▶ _Texte à lire_
■ ■ ■
Aguichés par un article du journal local, nous prîmes hier la
route de Brécey afin d’y visiter un petit château. Arrivé en ce glorieux chef
lieu de canton, du château convoité nous ne vîmes aucun panneau indiquant la
direction. En revanche, un autre était signalisé. Nous suivîmes les flèches et
parvînmes à une superbe demeure où nous
demandâmes à une charmante vieille dame arrivée en même temps que nous si elle connaissait
l’objet de notre quête. Elle fut incapable de nous renseigner clairement mais
nous annonça que ladite demeure était également ouverte à la visite et nous
proposa gentiment de nous guider.
■ ■ ■
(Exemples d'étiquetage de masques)
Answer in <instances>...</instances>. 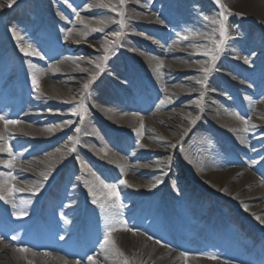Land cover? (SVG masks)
<instances>
[{
  "label": "bare ground",
  "instance_id": "1",
  "mask_svg": "<svg viewBox=\"0 0 264 264\" xmlns=\"http://www.w3.org/2000/svg\"><path fill=\"white\" fill-rule=\"evenodd\" d=\"M22 1L23 0H13L9 7V0H0V4L4 5L2 8H7L5 11L7 13L5 20L3 23L0 21V26L1 24H5L3 29L0 27V46L3 47L2 51H5L2 63L4 64L6 73H4L5 77L0 82V85H4L7 78L12 82L11 90H0V99H4V102L7 99L9 100V106L3 115L15 116L19 119L28 118L45 123L50 119L46 117L40 109L46 105H54L55 107L62 108L72 104L73 97L69 92L77 89L61 84L77 82L83 86L89 81L77 79L73 76L76 73H84L88 69L80 65H77V67L69 65L67 68H60L59 64H53L52 68H57L55 75H62L59 81H55L49 78L50 74L47 68L39 67L36 64L40 60L49 63L46 58L49 59L50 53H47L46 58H41L36 54H30L29 57H25V55L28 54V49L26 50L24 47H20V42L22 39L29 38L28 40H30L32 36L28 37L29 34L26 35V32H28L26 30L28 29L23 28L19 23H13L16 29L14 32L10 30L13 14L19 16V18L23 20L29 21L32 27H36L37 30L45 29L47 31L52 29L54 33L53 42L62 40V35H66V32L62 28L50 23V21L47 22V16L42 13L39 6H37V8L31 6L35 0H32L28 5L27 2L24 3ZM152 1L153 5L151 9L147 10L146 14L142 16L135 15V11L132 8L126 10L127 15H135L136 17L137 23L133 27L134 31H136L135 33H137L135 34L136 41L139 44L141 42L140 39H143L151 44V42L156 39L150 38L152 36L151 34H161L162 38H167L169 41L171 40V45H157L153 47L156 54L160 53L163 55V57H158L146 51L141 52L139 49H135L133 47L135 43L128 41L120 45L121 54L123 52V55H127L136 65H139L145 72L147 71L155 80L157 88L159 87L165 92H172L174 94H179V92H181L182 97L191 98L189 100L187 99V101L182 104V106L188 107L189 110L184 111L173 108L171 111L169 110L168 113L160 112L161 114H159V117H164L163 120L168 122L166 120V114L170 116V113L173 111L180 112V114L187 119V122L183 124V131L180 132L176 128L170 131H163V139L160 141V145L154 146L147 137L146 131L141 127V120H144L145 117L130 111L123 103L124 101L122 98L126 97L127 100H130L129 98L131 96L129 94L128 96L124 94L120 101L111 103L107 94L104 93L106 85L101 81L93 85L90 83L87 93L83 97L82 108L84 113H86L85 116L82 117L83 128L80 133L79 131L77 132V136H75L76 138H73V140L75 142L74 145L80 142L82 145L92 149L94 148V142L86 136V134L89 133L93 135V140L95 135L98 137L95 143L100 145V143H102V138L99 135L98 126L95 125L96 123H94V121L98 119L100 122L101 118L109 123L111 129L109 128L108 130L109 132L111 131L110 134L114 137V142L119 148L122 137L119 141L117 137L119 136L118 133H121L123 136L137 138L141 150L147 152H151L152 150V152L156 151L159 154L161 153V155L153 160L157 164L155 165L156 168H152V165L147 162H129L123 155L116 152H112L110 156L114 158V165H116L114 167L118 168L116 172L122 174L123 177L125 176L124 178H130L135 183L149 181L151 184H154L157 179H161L162 182L167 181V183L163 185V188L167 190L168 193H171V202H169L170 210L166 217L163 215L161 216V214L157 212L155 219L149 222L144 228L147 233L152 236L158 235L164 241L155 243L154 237H150L136 228V226H139L136 217L140 212L150 213L152 203L148 202L143 207H140L138 204L128 202L126 197L125 200L114 197L113 208L112 205H110V213H114L111 222H105V219H103V217L99 218L100 215H98L95 221L86 224V222L81 220L80 216L77 218L74 214L66 216L64 209L55 206L48 223L43 221L34 225L36 221V209L41 194H38L37 203L33 205L30 201L22 198V192L19 190L22 189V186L25 191L33 189L38 182L31 177L35 176L38 178L44 176L46 173L53 171L55 165L46 160L47 155L45 157H36L35 164L40 168L42 173L39 171L35 172L27 166L25 167V162L32 161L26 159V156L37 149L38 141L42 139L49 140L56 137L66 131L71 123H67V128L62 130L59 129L61 128L60 123L56 125H42L38 131H34L28 128L26 123L16 120L18 123H13L14 126L12 129L8 127L9 129L4 128V132L0 131V135L4 136V140L0 142V148L9 147V143L12 142L13 139L14 141L12 143L14 144L10 147L12 149V155L15 157L13 160L14 167L11 168L7 166L10 157L9 159L0 158L1 166L5 168L4 172L0 171V174H2L0 175V184L3 185L2 194L6 197L5 199H0V219L5 222L8 229H11L17 226L19 222H24V224L29 223L30 220L27 217L31 213L33 206L35 207V216L33 217V224L31 225L33 230L28 237L23 234H18L14 238H9L5 241L6 237L0 236V264H81L82 261L80 257L84 253H87L85 254L86 264H250L244 261L242 257L238 259L240 256L236 255H244L245 248L243 247L245 246H247V249L250 248V253H248L250 257L253 255H261V259L257 260L263 262L260 264H264V251L259 250L262 248L264 249V238L256 232V226L264 229V174L260 175L251 169L259 167L261 162V165L264 163V102L258 99H252L248 96H243L239 101L237 100L235 102L236 109H227L219 103H214L215 101L210 99V93L205 94L203 89H201V80L205 77H209L210 92L213 91L215 94H219L223 93L224 90V78L229 81L237 82L238 77L244 75V71L237 64L234 65L231 63L222 64L226 69L225 71H211L212 64L201 57L203 56L201 55L203 54L202 52L207 51L209 48L207 45H201L197 53H189L188 48L184 46V44H187L186 40L184 41L183 38H181L182 40L180 42H176L168 35L167 29L172 28L174 24L173 18L169 15V12H172L173 15L174 9H178L179 13L185 7L193 9L198 0ZM231 1L239 5H245L244 11L249 12L251 17L258 19L264 26V0ZM133 3L137 6L142 4L139 0H136V2L133 1ZM58 6L62 9L61 13L66 14L65 9L60 4H58ZM2 8L0 9V14L4 12ZM209 13H211L210 21L207 25L210 27L204 30V34L202 35L206 38L205 43L213 41L216 23H218L219 20L221 21L215 11H210ZM57 16L61 18V14L58 13ZM61 19H64V17ZM111 19V17L104 18L96 16L93 19V24H107ZM61 21L67 24L70 23L69 21ZM113 23L114 22H111V24L107 26V29L113 30L115 28ZM243 28L245 29H241L233 23L230 24L229 34H233V36L231 35V42H235L238 40L239 36H241L248 41L247 49L243 50L246 58L252 61L259 59L260 52H255V45L259 43V46H264V32L260 30L256 31L250 27ZM24 33L26 36L23 35ZM67 33L74 39L73 41L81 42L87 46L104 43V39H100V34L98 32H87L83 29H77L74 25H72V28ZM157 37L161 38L158 35ZM51 38L52 37L45 35L48 44H50ZM150 39L152 40L150 41ZM115 40L117 41V39ZM12 41L13 43L15 41L19 49H24V51H21L22 58L19 68L15 71L12 70V65L13 61L15 63L16 60L13 58V52L8 45V42ZM175 43L178 45V48L173 50L174 47L172 49V46ZM50 46L52 48V45ZM123 46H126V50L122 48ZM67 47L68 46H66L65 49H67ZM33 53L37 52L34 51ZM174 54H176L174 57H170ZM131 55L134 56L133 59ZM62 62L63 61H61V63ZM90 62L92 64L97 62V64L103 63L99 68V70H101L105 59L103 55L100 54L92 57ZM244 63L247 67L251 66L250 62ZM174 64L184 72H195V74L188 76V78H184V86L179 83H169L176 78L180 79L182 77V74L172 75L170 69L174 67ZM107 65L110 71L114 73L117 80L119 77V73L117 72H119L120 64L111 62V59H109ZM206 68L209 69V71L205 72L203 70ZM28 73L29 75L32 73V77L29 78ZM64 74L71 75L63 76ZM33 76L36 77L37 81L46 83V88L42 89L43 93H41L40 98L31 99L30 93L34 87ZM108 79L109 81L111 80L110 77ZM6 85H9V82L6 83ZM20 90H25V95H23L24 98L20 97L22 96ZM250 90L256 93V89ZM121 93H124V90L121 89L120 94ZM76 99L78 100V97L74 98V100ZM16 102L17 104L14 105ZM198 102L200 105H205V110L197 108L196 104ZM91 106L98 111L97 115H91L89 111H87ZM22 110H24V112H21ZM206 111L208 112L209 118L213 119L218 124L221 132L230 141L233 140L236 144L240 145L247 156V158L241 157L240 159L243 165L246 166H231L227 161L221 158L219 147L212 140L208 129L194 128V123L197 125L204 123L205 119L203 115H201V112L204 114ZM53 113L56 116L63 114L61 111ZM238 117H243L248 120L247 130H245L243 120ZM6 119L7 118H5V120ZM229 120H238L239 125L230 128L229 124L232 121ZM0 126L7 127L4 120H0ZM169 126L172 128V124ZM18 129L22 132L20 135H23V138L21 136V138L18 136L16 137ZM188 130H190V133H188ZM253 133H256L257 137H252ZM11 134L15 136L10 138ZM69 136L68 134L66 135V137ZM182 142H184L183 153L178 152L180 154L178 156L167 153V150L163 147L173 143L174 149L175 144L179 145V143ZM68 148V146H65V149ZM17 150H19V152H17ZM59 150L57 155L60 162L57 164L58 167L54 175L57 174L60 167L78 163L79 159L76 155L72 156L69 150ZM0 154L8 155L6 151H0ZM138 155L139 152L137 153V156ZM181 155H183V159H181ZM150 156V154H148V156L143 154L139 158L142 160ZM164 162H166L167 166L166 170L162 172ZM169 166H172L174 169L170 176L167 173ZM14 169L17 170L13 171ZM176 171L183 173V175H185L184 178L191 177V179H195L197 186L204 185L212 189L215 194V199H219L215 206L216 208L228 205L226 200H230V202L237 201L234 207L239 204L241 205L239 208H242L245 200L250 202L248 221L243 222L238 215L239 211L234 208L233 214H230L231 218L228 216L225 217L224 215L226 213L222 211L220 214L213 213L212 216H209L207 218L209 219L208 225L206 226L194 222L196 215L190 212V208L185 206L183 201H177L176 194H178V190L172 181V176ZM243 171H245V175L237 178V175H240ZM87 172L88 166L85 164L83 167L82 165V171L80 173L71 174L67 179H64L62 175L55 187L59 185L61 193L69 197L78 190L83 189L84 191V189H88L90 186L94 187V190H96V188L98 190L105 184L95 174H87ZM9 173L14 179H7ZM24 175L30 176V178L26 181H20L17 178L18 176ZM85 179H87L85 183L81 184L80 181ZM256 183H260V185L255 188L254 186ZM12 186L18 189V191H15L13 195L9 196L8 189ZM187 186H190V184L187 183L185 189H187ZM134 193L136 194L137 191H134ZM196 193H199V196H201V192L198 191L197 188H193L189 197L194 198ZM154 200H156L157 204L159 203V199L155 198ZM13 205H15V207H13ZM213 205H215V203L207 205L205 211L210 212ZM201 209L204 210V208ZM40 223H43V228L40 226ZM58 224H60V226H57ZM110 227L113 228L114 231L110 234L111 239L106 241L105 235L108 233ZM49 230H52L53 233L51 234ZM215 230H218L220 234V236L217 235L218 240L215 241L216 244H209L202 247L200 243L201 237L206 233L204 239L208 241L207 239ZM46 234L48 236H45ZM53 234L61 237L60 241L57 240L53 242ZM45 238L49 240L42 241ZM245 238L251 240V242L245 244L243 241ZM32 241L36 242L38 251L30 248V246L33 245ZM254 246L258 248L257 252L252 251L251 247L253 248ZM19 249H27V251H19ZM89 257L92 259H89ZM81 259L85 261L84 258Z\"/></svg>",
  "mask_w": 264,
  "mask_h": 264
},
{
  "label": "rangeland",
  "instance_id": "2",
  "mask_svg": "<svg viewBox=\"0 0 264 264\" xmlns=\"http://www.w3.org/2000/svg\"><path fill=\"white\" fill-rule=\"evenodd\" d=\"M25 1V0H23ZM27 5L30 4V0H26ZM133 1L136 2V0H40L39 3L45 4L47 8L44 7V15L47 16V22L50 21V23H53V25H56L59 28H62L66 35H62V40L54 41L53 42V32L51 30H37L36 27H32L29 21L23 20L22 18H19V16H15V14L12 15V25L10 26L11 31H15V27L13 26V23H19L22 25L23 28H27L28 32H26V35L32 36L30 37V40L22 39L20 42V45L24 47L26 50L28 49V53H33L34 51L39 53L37 56L41 58H46L47 53H50L49 59L46 58L49 63L44 62L43 60H40L36 64L39 67H45L47 68L48 73L50 74L49 78L55 81H59L62 78V75H55L57 72V68L53 69V64H59L60 68H67V66H75L77 65L83 66L84 68L88 69L84 73H76L73 77H76L77 79H84L90 81L92 76L96 77L97 81H104L105 82V88L104 93L107 94V96L110 99L111 103H114V101H120L121 95L120 90H124V93H128L131 97L129 101H124L123 103L129 108L130 111L138 113L145 117L144 120H141V127L146 131L147 137L151 140V143L154 146H159L160 141L162 138V132L163 131H170L174 128L178 129L180 132L183 131V124L187 122V119L184 118L180 112H171L170 116L166 114V120L168 122H165L163 120L164 117H159V114L161 113H168L169 110L173 108L181 109L184 111L189 110L188 107L182 106L183 103L187 101V99H191L188 97H182V93L179 92V94L169 93L161 90L159 87L157 88V85L155 83V80L149 75V73L145 70H140L139 67L135 66L133 64V61L127 56L123 55V52L121 54L120 45H123L126 42H132L133 47L136 49H139V51H146L149 54H154L158 57H163L162 54L155 52L153 47L155 46H169L171 45V40L162 38L161 34H157L161 38L157 37V35H153L150 38H156L150 43L147 41L140 39V43L138 44L136 41L135 33L133 27L136 22L137 16H142L143 14H146L147 10L151 9L153 5L152 0H139L142 4L139 6L135 5ZM249 3V2H248ZM247 3V4H248ZM37 1L33 2V7H37ZM60 4L66 11V14L61 13V8L58 6ZM246 4V5H247ZM106 5V6H104ZM222 5L226 7H222ZM2 7H0L1 9ZM129 8H132L135 11L134 16L127 15L126 10ZM245 5H239L233 1L229 0H220L219 3H217V0H198L195 4V7L192 8H183V10L179 13L178 9H174L173 15L172 12H169V15L173 18L174 24L172 28H168L167 32L168 35H170L171 38H173L176 42H180L183 38V40L187 41V44H184L186 48H188L189 53L198 52L199 47L201 45H207L209 48L207 51L212 50V55L216 56L215 61L212 60V57L210 55H205V52H202L203 56L202 58L208 60L209 63L212 64L211 71L217 70V71H225L226 69L222 66L223 63H231L234 65L240 66V68L244 71V75L238 77L237 82L229 81L224 79V90L223 93L215 94V92H210V79L208 77H205L200 82L201 89L203 88L204 93H210V99L212 101H215L214 103H219L222 106H224L227 109H236L235 102L243 97L248 96L252 99H258L260 101L264 102V46H259V43H256V53L260 54V58L252 61L251 59H247L246 63H251L250 67L245 66V58L246 55L243 53V50L247 49L248 47V41L243 39L241 36H239L238 40L235 42H231L232 38L229 34V26L231 23H233L235 26L245 29L243 27H250L251 29H254L256 31L264 32V26L260 23L258 19L255 17H251L249 12L244 11ZM86 10V12H85ZM210 11H215L218 15V18L223 21L224 25L227 27V33L226 37H222L220 34V20L218 23H216V30L214 33V38L212 42H206V38L202 35L204 34V30L209 29V25H207L210 21ZM61 14V18L64 17V19H61L57 16V14ZM223 13V15H221ZM96 16L101 17H111L112 19L109 20V22L106 24L101 25H94V18ZM69 21L70 23H64L63 21ZM111 22H114L115 28L113 30L107 29V26L111 24ZM122 22V23H121ZM72 25H74L77 29H83L87 32H98L100 34V39H104L103 44H96L94 46H87L84 45L81 42L73 41L74 39L67 33L72 28ZM55 26V27H56ZM56 27V28H57ZM263 27V28H262ZM95 29H103V31H96ZM56 31V30H55ZM119 32V37H114L112 33ZM24 36L25 33L23 34ZM45 35L52 37L50 39V44L47 43L45 39ZM67 36V39L65 37ZM184 37H187V39H184ZM99 39V40H100ZM115 43H112V41H115ZM221 39L224 40V43L220 46L219 51H215L217 45L220 43ZM240 39V40H239ZM152 39H150L151 41ZM155 41V42H154ZM174 41V42H175ZM264 41V40H263ZM15 42V41H14ZM53 42V43H52ZM54 44V45H53ZM52 45V48L51 46ZM154 45V46H152ZM67 49H65V47ZM105 47L109 48L107 59H105L104 62V69L101 71L99 70L100 67H97V65L102 66L103 63H94L92 64L90 62V59L94 56L102 54L103 57L105 56ZM126 46H123L122 48H125ZM174 47V49H173ZM2 46H0V82L5 77V68L3 62V56L4 53H2ZM51 48V49H50ZM84 48V49H83ZM178 48V45L173 44L172 49L176 50ZM229 49V51H228ZM37 50V51H36ZM126 50V48H125ZM125 52V51H124ZM176 54L170 56L174 57ZM29 56V55H28ZM132 56V55H131ZM16 59L18 58L15 56ZM134 56H132V59ZM15 59V58H14ZM15 59V60H16ZM86 59V60H85ZM111 59V62H115L116 64H120L119 68V77L115 78V75L112 71H110L109 66H107V62ZM222 59V60H221ZM96 60V59H95ZM61 61H63L61 63ZM99 61V60H97ZM225 61V62H221ZM66 63V64H65ZM177 64V63H176ZM176 64H174V67H172L170 70L172 71V75L175 76V74H182V77L179 79H174L170 84L172 83H179L180 85L185 84V79L188 78V76L195 74V72L187 71L184 72L179 68ZM18 67L16 65V62L12 65V70H16ZM246 69V70H245ZM169 70V69H168ZM13 71V72H14ZM141 71V72H140ZM5 73V74H4ZM4 75V76H3ZM69 76L71 74H64L63 76ZM29 78L32 77V73L29 75ZM111 78L109 81L108 78ZM184 79V80H183ZM9 82V85H6V83ZM28 83V82H27ZM63 83V82H62ZM79 83L77 82H68L63 83L61 85H67L70 87H74L77 90H71L70 95H72L73 103L69 104L67 106H64L62 108L55 107L54 105L50 106H44L40 110L45 114L46 117H48L50 120H48L45 123L38 122L36 120L28 119V118H17L15 116H4V112L7 110V107L9 106V100L7 99L4 102V99L0 101V116L7 118L8 121H16L20 120L21 122L26 123L28 128L38 131L39 128L42 125H50V124H60L61 128L64 129L67 128V123H71L70 127L64 131L63 133L57 135L56 137L49 139V140H40L38 141V146L35 151H32L29 155L26 156V159L32 160L30 162H25V167L27 166L32 171H40V168L36 166L35 158L36 157H45L46 160L50 161V163H53L55 165V169L53 171H50L46 173L47 179H45L44 176H40L36 178L35 176H32L31 178H34L37 180V185L29 190L25 191L24 187L22 186V189L19 191L22 192L21 196L23 199H26L33 203V205L36 203V199L38 194L42 192L44 189L46 183L48 180H50L54 172L56 171V168L58 167L57 164L60 162L58 153L59 149L63 150H69L70 153L73 155H76L79 157L78 163H75L70 166L65 167V172L63 174V178L67 179L71 176V174L74 173H80L82 171V165L83 167L85 164L88 166V172L87 174H95L99 179L105 183V184H112L116 186V191L119 193V199L126 200L128 202L133 203H141L143 205L144 203L148 202L149 200L153 199V197L161 198L160 203L156 204V210L160 212L166 205L164 201L166 202L171 199V195L165 191V189L162 188V186L166 183V181H161V179H157L154 184H151L149 181H144L141 183H135L130 178H124L122 174L117 173L116 171L118 168L114 167V158H111L110 154L112 152H116L120 155H123L125 159L129 162H147L152 165V168H156L155 165H157L153 160L156 159L161 153L159 154L156 151L151 150V152H147L145 150H141L139 147V142L137 138H131V136H123L121 133H118L120 140V148L116 145L114 142V137L109 132V123L100 118V122L98 119L94 121L96 123L95 125L98 126L99 135L102 138V143L97 144L95 143L98 140V137L95 135L93 140L92 134H86V136L89 139H92L94 142V148H88L87 146L82 145L80 142L76 143L74 145L73 138H76L77 132L79 133L82 131L83 124H82V117L85 116L86 113H84L82 108V102L83 97L86 95L87 90H84L82 85H77ZM92 84H94V81H92ZM27 85V84H26ZM29 85V84H28ZM12 87V82L7 78V81L5 80L4 85L1 84V89H10ZM205 86V87H204ZM10 87V88H9ZM78 87V88H77ZM46 88V83L42 81H38V89L37 87H33L32 92L30 93L31 99L40 98L41 93H43L42 89ZM250 89H256V93L251 92ZM197 90V89H196ZM21 91V90H20ZM198 91V90H197ZM21 94H25V90L21 91ZM75 97H78V100H74ZM1 100V99H0ZM197 108L200 107L199 102L196 104ZM201 109H204V105H201ZM61 111L63 112L62 115H54L53 112ZM89 113L91 115H97L98 111L93 109L92 106L90 107ZM21 112H24L22 110ZM161 112V113H160ZM80 117V118H79ZM205 122L203 124H195L194 128H207L209 131V134L212 137V140L214 143L217 144L219 147L221 158L223 160L227 161L231 166H246L243 165L241 157L247 158L245 152L242 150L240 145L236 144L235 141H230L218 128V124L213 120L209 118V115L207 113L204 114ZM209 118V119H208ZM162 119V120H161ZM230 122L229 126L234 127L238 126L239 122L238 120H229ZM172 124L171 126H169ZM94 125V124H93ZM13 123L7 124V127L0 126V131L4 132L5 129H12ZM9 127V128H8ZM106 129V131H105ZM111 129V128H110ZM164 133V132H163ZM188 133H190V130H188ZM22 132L20 129H18V136L19 138H23ZM70 135L69 137H66V135ZM49 135V134H47ZM15 135L11 134L10 138H13ZM21 136V137H20ZM25 136V135H24ZM50 136V135H49ZM79 136V135H78ZM252 137H257L256 133L252 134ZM71 138V139H70ZM14 140L12 139V142ZM91 141V140H90ZM1 142V141H0ZM10 142L9 146L13 145L14 143ZM12 143V144H11ZM138 144V146H137ZM65 146L69 147L68 149H65ZM175 144V150H173V143H170L166 146H163L165 150H167V153L177 156ZM74 149V151H72ZM21 150V149H19ZM17 150V152H19ZM140 150V151H139ZM182 149L179 148V151ZM15 151V148H14ZM56 151V152H55ZM139 152V155L137 156V153ZM65 153V152H64ZM146 153V154H145ZM183 153V152H182ZM67 154V153H65ZM136 154V155H135ZM148 156L150 154V157H146L142 160H140L141 155ZM137 156V157H136ZM1 159H9V155H3L0 154ZM31 158V159H30ZM111 158V159H110ZM20 159V158H19ZM23 160V158L21 157ZM110 159V160H109ZM181 159H183V155H181ZM152 160V161H151ZM39 162V160H38ZM262 163V162H261ZM257 168H251L255 173H258L260 175L264 174V163ZM40 164V163H38ZM79 165V167H78ZM166 162H164L162 166V172L166 170ZM5 168L1 166L0 164V171H5ZM17 169H14L13 171H16ZM18 175V174H17ZM245 175V171L241 172L240 175H237V178L242 177ZM185 175L183 173L176 171L174 175L172 176V181L178 190L177 201H183L185 206L192 207V211H197V207L199 204H202L203 207L205 205H210L214 201V192L212 189L207 188L206 186H197L196 180L191 179V177L184 178ZM20 181H26L30 178V176H18L17 177ZM87 179L81 180L80 183H85ZM125 180L126 184H121L120 181ZM191 181V182H188ZM101 182V183H102ZM235 182V181H234ZM189 183L190 186H187V189H185V185ZM155 185V186H153ZM260 183L255 184V188L258 187ZM87 186V185H86ZM197 188L198 191L201 192L202 196V202L200 203V194L197 193L194 198H190L189 195L192 193V189ZM134 191H137L135 194ZM85 192L89 194L90 200L93 202L95 200V203L92 205L93 212L92 215L88 218L86 221L87 224L91 223L92 221H95L97 218L96 216L100 215L99 218L105 219V222H111L113 218L114 213H110L112 205L114 203V197L108 196L107 192L108 190L101 186L100 189L94 190V187H89L88 189H85ZM130 194V195H129ZM52 201H50L48 204H46V216H48L53 208L54 203H59L60 207L65 209V213L67 215L74 214L77 218L76 210L78 209L79 204V198H80V190L75 192L72 196H64L61 194L59 188H57L54 193L52 194ZM124 198V199H123ZM226 200V199H225ZM228 205L225 206V212L227 214H233V209H237L239 211V217L243 222H247L249 214H250V202L246 201L243 203L242 208L241 205L238 204V206L235 204L237 201L226 200ZM1 203V202H0ZM103 205V207H101ZM155 209V207H154ZM34 208L31 209V214L34 213ZM215 211V207L213 205L211 212H206L205 208L202 210V212H199L198 215L195 218V221H202L205 218H207L209 215L213 214ZM29 214V215H31ZM138 219V225L136 228L139 229V231H143V228L146 226V220L151 218V215H145L144 213H140ZM28 215V216H29ZM145 215V216H144ZM49 217V216H48ZM262 225V224H261ZM256 226V225H255ZM259 226V225H258ZM257 227V226H256ZM263 228L257 227V232L264 233V230H261ZM12 233H15V230L12 231ZM145 233V232H144ZM217 234V232H216ZM264 238V236H261ZM247 241V239H244ZM87 254V253H85ZM237 255V254H236ZM239 255V254H238ZM245 257V256H244ZM86 256L84 257V259ZM255 260L248 261L252 264H258L260 263L258 258L256 256H253V259ZM243 259V257H242ZM81 264H86L85 261L81 260ZM247 261V260H246ZM104 262V261H103Z\"/></svg>",
  "mask_w": 264,
  "mask_h": 264
},
{
  "label": "snow or ice",
  "instance_id": "3",
  "mask_svg": "<svg viewBox=\"0 0 264 264\" xmlns=\"http://www.w3.org/2000/svg\"><path fill=\"white\" fill-rule=\"evenodd\" d=\"M12 2H13V0H9V2H8V6L9 7L11 6V3ZM122 2H123V0H122ZM219 2H220V0H217V3H219ZM3 6L4 5L0 4V7H3ZM104 6H106V5H104ZM222 7H226V6L222 5ZM221 15H223V13H221ZM214 23H215V21H214ZM220 25H221L220 34H221L222 37H226L227 27H226V25H224L223 21H220ZM95 30L96 31H103V29H95ZM112 35L114 37H119L120 36V33L119 32H115V33H112ZM65 39H67V36L65 37ZM184 39H187V37H184ZM115 42L116 41H112V43H115ZM223 43H224V40L221 39V41L217 45L215 51H219L220 50V46ZM21 51H24V49L22 48ZM104 51H105L104 59H107V54H108L109 48L108 47H105ZM29 54H36V55H38L39 53H29ZM205 55H210L212 57V60L213 61H215V59H216V56L215 55H212V50L206 51L205 52ZM245 62H247V58H245ZM97 67H100V66L97 65ZM203 70L205 72L209 71V69H207V68L206 69H203ZM95 79H96V77L95 76H92L91 80L88 83H85L83 85L84 89L87 90L89 88L90 83L93 80H95ZM33 85H34V87H37V89H38V81H37V79H36L35 76H33ZM238 118L243 120V122L245 124V130H247L248 120L244 119L243 117H238ZM0 120H4L5 125L10 124V123H18L17 121H8V120H5V118L2 117V116H0ZM3 140H4V136L3 135H0V141H3ZM0 151H6L8 153V155L10 157V160L7 162V166L9 168L14 167L13 160L15 159V157L12 155V149H11V147L9 146L7 148H0ZM72 151H74V149H72ZM0 175H2V174H0ZM44 178L47 179L48 178L47 175H45ZM7 179L8 180H11V179H14V177H12V175L9 173L7 175ZM120 183L121 184H126L127 182L125 180H121ZM153 186H155V185H153ZM103 187L108 190V192H107L108 196L115 197L117 199L119 198V193L116 191V186L115 185H112V184H103ZM15 191H18V189H16L14 186L10 187L8 189V195L9 196L13 195ZM2 192H3V185L0 184V199H5L6 197L2 194ZM93 202L95 203V200ZM13 207H15V205H13ZM101 207H103V205H101ZM112 231H114V229L110 227L108 229V233L105 235V240L106 241H109L111 239V235L110 234H111ZM19 251H27V249H19ZM89 259H92V258L89 257Z\"/></svg>",
  "mask_w": 264,
  "mask_h": 264
}]
</instances>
■ ■ ■
▶ _Consigne_
Écrivez la suite du récit de l'excursion à Brécey, en reprenant juste après sa dernière phrase.

▶ _Réponse_
Visiblement, la brave
vieille dame était passionnée par ce monument construit au début du règne de Louis
XIII mais dont le granite laissait mal deviner les quatre siècles d’âge. Nous
découvrîmes un splendide escalier, de vastes salles, un tunnel de fuite, de
belles voûtes dont l’enduit disparu laissait voir la brique. Il ne restait que
le logis central, les deux ailes d’origine ayant servi de carrière, comme il se
doit, lors de la révolution. De sa gloire passée ne restait que ce qu’avaient
daigné en laisser les vandales de 1793. Toutefois, je fus touché par le
dévouement de notre guide à qui le grand âge rendait la marche difficile mais
qui malgré tout mettait un point d’honneur à transmettre sa passion. Après des
remerciements et un symbolique don, nous quittâmes l’endroit et finîmes par
trouver le château qui nous avait attiré là.
La demeure était bien plus modeste. Il s’agissait plus d’un
manoir de hobereau que du palais de grand seigneur que nous venions de découvrir.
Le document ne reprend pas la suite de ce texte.